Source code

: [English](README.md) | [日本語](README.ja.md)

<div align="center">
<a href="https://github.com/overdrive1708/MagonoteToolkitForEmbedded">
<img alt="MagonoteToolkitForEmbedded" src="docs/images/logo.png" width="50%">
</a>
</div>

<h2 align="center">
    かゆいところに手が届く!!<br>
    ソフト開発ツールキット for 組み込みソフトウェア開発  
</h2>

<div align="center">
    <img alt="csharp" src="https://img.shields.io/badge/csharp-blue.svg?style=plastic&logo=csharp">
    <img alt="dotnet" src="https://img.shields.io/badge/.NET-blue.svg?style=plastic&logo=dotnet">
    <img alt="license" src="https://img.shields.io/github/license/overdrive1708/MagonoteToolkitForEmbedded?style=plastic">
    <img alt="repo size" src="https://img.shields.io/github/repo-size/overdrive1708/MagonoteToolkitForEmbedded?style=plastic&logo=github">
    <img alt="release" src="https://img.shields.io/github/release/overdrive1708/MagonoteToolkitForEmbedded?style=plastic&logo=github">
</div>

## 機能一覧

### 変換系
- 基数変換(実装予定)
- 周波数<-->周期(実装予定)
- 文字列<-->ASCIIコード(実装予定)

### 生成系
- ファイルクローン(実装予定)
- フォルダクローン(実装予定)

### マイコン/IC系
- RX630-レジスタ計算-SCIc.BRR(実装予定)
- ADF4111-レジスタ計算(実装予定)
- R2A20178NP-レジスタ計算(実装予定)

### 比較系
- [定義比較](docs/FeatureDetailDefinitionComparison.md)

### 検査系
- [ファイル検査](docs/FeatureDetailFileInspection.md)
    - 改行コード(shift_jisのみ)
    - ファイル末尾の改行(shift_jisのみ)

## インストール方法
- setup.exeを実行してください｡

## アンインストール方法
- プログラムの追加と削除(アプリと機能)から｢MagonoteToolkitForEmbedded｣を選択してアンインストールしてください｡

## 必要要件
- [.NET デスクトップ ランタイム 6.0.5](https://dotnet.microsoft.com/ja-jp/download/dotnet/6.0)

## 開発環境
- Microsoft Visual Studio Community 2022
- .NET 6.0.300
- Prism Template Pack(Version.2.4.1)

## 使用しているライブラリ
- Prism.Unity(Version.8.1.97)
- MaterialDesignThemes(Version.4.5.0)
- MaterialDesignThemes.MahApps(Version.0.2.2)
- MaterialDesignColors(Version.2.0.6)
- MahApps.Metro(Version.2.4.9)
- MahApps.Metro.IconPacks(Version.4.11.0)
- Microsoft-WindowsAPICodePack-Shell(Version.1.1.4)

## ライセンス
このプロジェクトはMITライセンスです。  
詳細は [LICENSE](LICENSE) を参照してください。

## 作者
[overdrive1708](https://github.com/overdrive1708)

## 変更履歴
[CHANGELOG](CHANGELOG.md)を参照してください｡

*****

**Task statement:** Please output, as a Markdown table with the columns Row and Line, the part of the records that opens with the line containing "## 使用しているライブラリ" and closes at the end of the records. Give each non-blank line its own numbered row.

**Exercise output:**
| Row | Line |
|---|---|
| 1 | ## 使用しているライブラリ |
| 2 | - Prism.Unity(Version.8.1.97) |
| 3 | - MaterialDesignThemes(Version.4.5.0) |
| 4 | - MaterialDesignThemes.MahApps(Version.0.2.2) |
| 5 | - MaterialDesignColors(Version.2.0.6) |
| 6 | - MahApps.Metro(Version.2.4.9) |
| 7 | - MahApps.Metro.IconPacks(Version.4.11.0) |
| 8 | - Microsoft-WindowsAPICodePack-Shell(Version.1.1.4) |
| 9 | ## ライセンス |
| 10 | このプロジェクトはMITライセンスです。   |
| 11 | 詳細は [LICENSE](LICENSE) を参照してください。 |
| 12 | ## 作者 |
| 13 | [overdrive1708](https://github.com/overdrive1708) |
| 14 | ## 変更履歴 |
| 15 | [CHANGELOG](CHANGELOG.md)を参照してください｡ |